**Aim of the exercise:** The line containing "Description : Pour" marks where copying starts, so set down that line and each one after it exactly, through the end of the records.

**Information provided:**
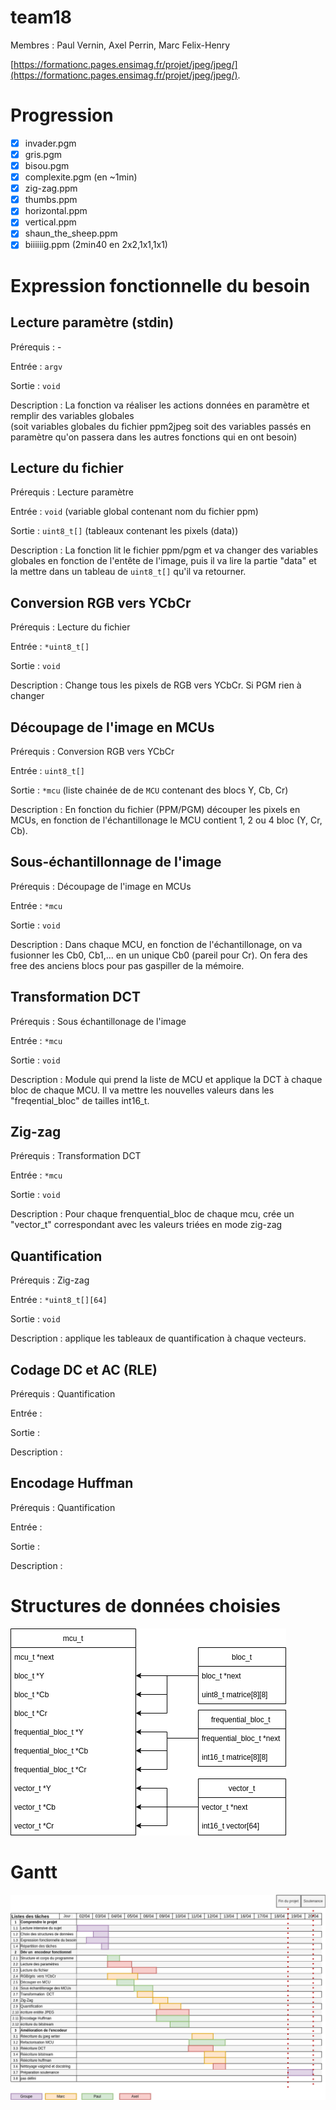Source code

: # team18

Membres : Paul Vernin, Axel Perrin, Marc Felix-Henry

[https://formationc.pages.ensimag.fr/projet/jpeg/jpeg/](https://formationc.pages.ensimag.fr/projet/jpeg/jpeg/).

# Progression

- [x] invader.pgm
- [x] gris.pgm
- [x] bisou.pgm
- [x] complexite.pgm (en ~1min)
- [x] zig-zag.ppm
- [x] thumbs.ppm 
- [x] horizontal.ppm 
- [x] vertical.ppm 
- [x] shaun_the_sheep.ppm 
- [x] biiiiiig.ppm (2min40 en 2x2,1x1,1x1)

# Expression fonctionnelle du besoin

## Lecture paramètre (stdin)

Prérequis : -

Entrée : `argv`

Sortie : `void`

Description : La fonction va réaliser les actions données en paramètre et remplir des variables globales\
(soit variables globales du fichier ppm2jpeg soit des variables passés en paramètre qu'on passera dans les autres fonctions qui en ont besoin)

## Lecture du fichier

Prérequis : Lecture paramètre

Entrée : `void` (variable global contenant nom du fichier ppm)

Sortie : `uint8_t[]` (tableaux contenant les pixels (data))

Description : La fonction lit le fichier ppm/pgm et va changer des variables globales en fonction de l'entête de l'image,  puis  il va lire la partie "data" et la mettre  dans un  tableau de `uint8_t[]` qu'il va retourner.

## Conversion RGB vers YCbCr

Prérequis : Lecture du fichier

Entrée : `*uint8_t[]`

Sortie : `void`

Description : Change  tous les pixels de RGB vers YCbCr. Si PGM rien à changer

## Découpage de l'image en MCUs

Prérequis : Conversion RGB vers YCbCr

Entrée : `uint8_t[]`

Sortie : `*mcu` (liste chainée de de `MCU` contenant des blocs Y, Cb, Cr)

Description : En fonction du fichier (PPM/PGM) découper les pixels en MCUs, en fonction de l'échantillonage le MCU contient 1, 2 ou 4 bloc (Y, Cr, Cb).

## Sous-échantillonnage de l'image

Prérequis : Découpage de l'image en MCUs

Entrée : `*mcu`

Sortie : `void`

Description : Dans chaque MCU, en  fonction  de l'échantillonage,  on va fusionner les Cb0, Cb1,... en un  unique Cb0 (pareil pour Cr). On fera  des free des anciens blocs pour pas gaspiller de la mémoire.

## Transformation DCT

Prérequis : Sous échantillonage de l'image

Entrée : `*mcu`

Sortie : `void`

Description : Module qui prend la liste de MCU et applique la DCT à chaque bloc de chaque MCU. Il va mettre les nouvelles valeurs dans les "freqential_bloc" de tailles int16_t.

## Zig-zag

Prérequis : Transformation DCT

Entrée : `*mcu`

Sortie : `void`

Description : Pour chaque frenquential_bloc de chaque mcu, crée un "vector_t" correspondant avec les valeurs triées en mode zig-zag

## Quantification

Prérequis : Zig-zag

Entrée : `*uint8_t[][64]`

Sortie : `void`

Description : applique les tableaux de quantification à chaque vecteurs.

## Codage DC et AC (RLE)

Prérequis : Quantification

Entrée : 

Sortie :

Description : 

## Encodage Huffman

Prérequis : Quantification

Entrée : 

Sortie :

Description : 

# Structures de données choisies

![Structure de données](./docs/struct.drawio.png)

# Gantt

![Gantt](./docs/Gantt.drawio.png)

**Task answer:**
Description : Pour chaque frenquential_bloc de chaque mcu, crée un "vector_t" correspondant avec les valeurs triées en mode zig-zag

## Quantification

Prérequis : Zig-zag

Entrée : `*uint8_t[][64]`

Sortie : `void`

Description : applique les tableaux de quantification à chaque vecteurs.

## Codage DC et AC (RLE)

Prérequis : Quantification

Entrée : 

Sortie :

Description : 

## Encodage Huffman

Prérequis : Quantification

Entrée : 

Sortie :

Description : 

# Structures de données choisies

![Structure de données](./docs/struct.drawio.png)

# Gantt

![Gantt](./docs/Gantt.drawio.png)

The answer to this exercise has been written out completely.